Special Characters In Passwords

In this day and age of technology, we all need access to our protected data. In order to do that, you need a good password. What if you're not allowed to create a good password?

Too often, I see web forms that try to be clever in that they require you to have a uppercase, lowercase and a number in order to make your password stronger and harder to guess. Then they turn around and deny you the use of special characters. That's like walking into a bar, and the minimum is 3 drinks and you think you're going to have a good time, until you find out they watered the beer down to >1.5% - Good job!

Other instances, I see web forms that totally DENY you the use of anything except alphanumeric characters. I've never seen an instance of a web form that does this legitimately. The only excuse for this is because the developer who created the form didn't properly escape the data before printing it to the next stream.

This is ridiculous! The best thing you can do for your users is to validate on input - escape on output!!!
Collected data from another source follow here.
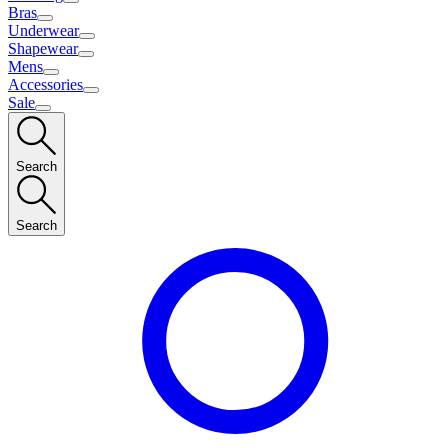
Bras
Underwear
Shapewear
Mens
Accessories
Sale
Search
Search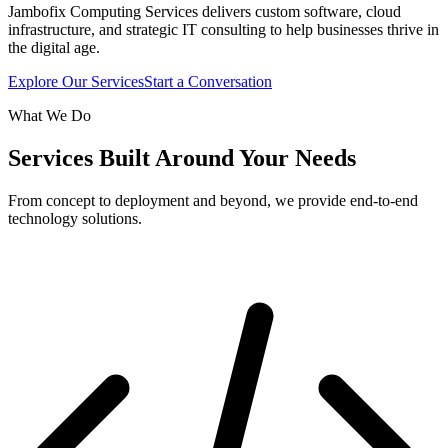
Jambofix Computing Services delivers custom software, cloud
infrastructure, and strategic IT consulting to help businesses thrive in
the digital age.
Explore Our Services
Start a Conversation
What We Do
Services Built Around Your Needs
From concept to deployment and beyond, we provide end-to-end
technology solutions.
Let's break this down for those who need more explaining:

Validate On Input

If you are expecting an eMail address, validate the string as an eMail address using regular expressions or some type of string matching pattern. If you are expecting a phone number, then you can expect to receive only digits, dots and slashes and maybe an X to note the extension. If you want to be uniform with your data, break the components into multiple inputs and validate each input. Same rules apply for IP addresses, MAC addresses, name, address, and any other type of data you may accept.

Escape On Output

Before printing any user input to any stream, you have to properly escape that data. The art of escaping comes with the driver you're using to print to the stream.


For example, when printing to a SQL query - you'll want to use your programming language's database driver's function to escape the data for the SQL stream. Alternatively, you can use prepared statements to create queries, and use placeholders for the data. The DB driver will replace the placeholder with the appropriate escaped data before executing the query.
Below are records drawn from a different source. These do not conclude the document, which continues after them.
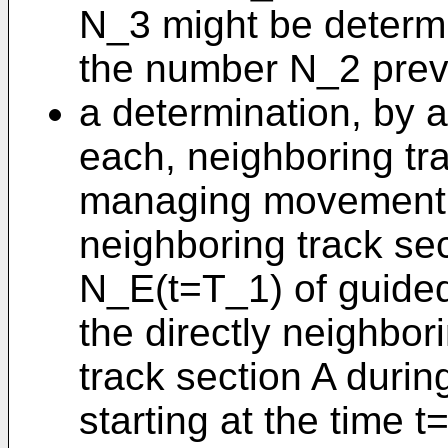
N_3 might be determ
the number N_2 previ
a determination, by at
each, neighboring tra
managing movement au
neighboring track sec
N_E(t=T_1) of guided
the directly neighbor
track section A durin
starting at the time 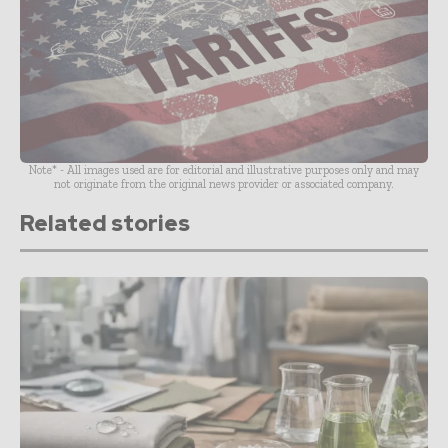
Note* - All images used are for editorial and illustrative purposes only and may
not originate from the original news provider or associated company.
Related stories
When printing to a file path, you want to ensure you're taking the basename() of the user input to prevent directory traversal. DO NOT simply remove dots and slashes as you could wind up mangling the resulting file name. Limit user input to a specific directory. If you must have organization and folders with the user data, then store the metadata in a data store of sorts. Do not allow users to create their own directory trees as it could allow for injection.
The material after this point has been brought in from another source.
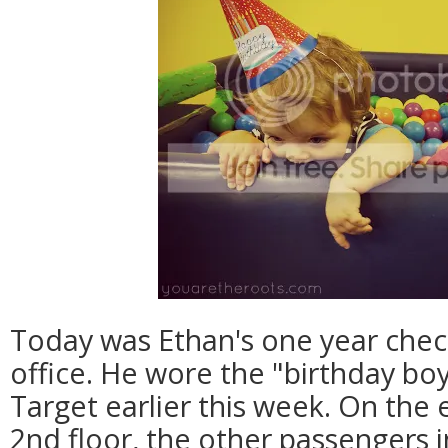
Today was Ethan's one year check
office. He wore the "birthday boy
Target earlier this week. On the 
2nd floor, the other passengers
Let's assume you have some data that came from the end-user and you want to put it into a javascript function somewhere in the response. Don't just strip the quotes, use JSON encoding to properly encode the data as a JSON object and return that to the client.


When printing to the browser, most times, you can get away with the 5 main characters that define XML ( < > & " ' ), however all web-based languages should have an HTML escaping function. Additionally, you need to consider the character set a client is using. If not, all languages have access to libxml, which is a core library dealing with XML. When printing to an HTML stream, if you don't know an HTML escaping function, use XML escaping (since HTML essentially is XML). Create a DOM document element, set the value of the element to your user data, then retrieve the escaped string from the element. I know it sounds like a PITA, but I guarantee you it will CYA!

It doesn't matter which stream you're using, you must find the proper driver and function to escape the data for that stream. Most languages have these functions built right into the framework, so you don't have to cook up your own function escape(){}

Do NOT put restrictions on what the user can use for their password field. Do NOT limit the length, do NOT limit the characters (except for what is reasonable for your data store). Sure - there should be a minimum number of characters, and if you want to require the user have 1 upper, lower and number in their password - fine. It ensures there is more entropy and makes the password that much more complex and difficult to bruteforce.
That's the whole point of a password! It's a secret token that's supposed to be difficult to guess. When you limit that range from the whole alphabet at 65535 characters to just alphanumeric at 36, you increase the chances of an easy bruteforce. This is simply NOT the function of a password. Even then - we should be using "passphrases" - or a collection of words or a phrase that grants us access.

You people need to get out of the 1900s and the year 2000 and upgrade to 2013. We are the Gods of our virtual environment. To assume that it's impossible to accept a user's password as they submit it without opening a vulnerability is a testament to your incompetence to building secure web applications.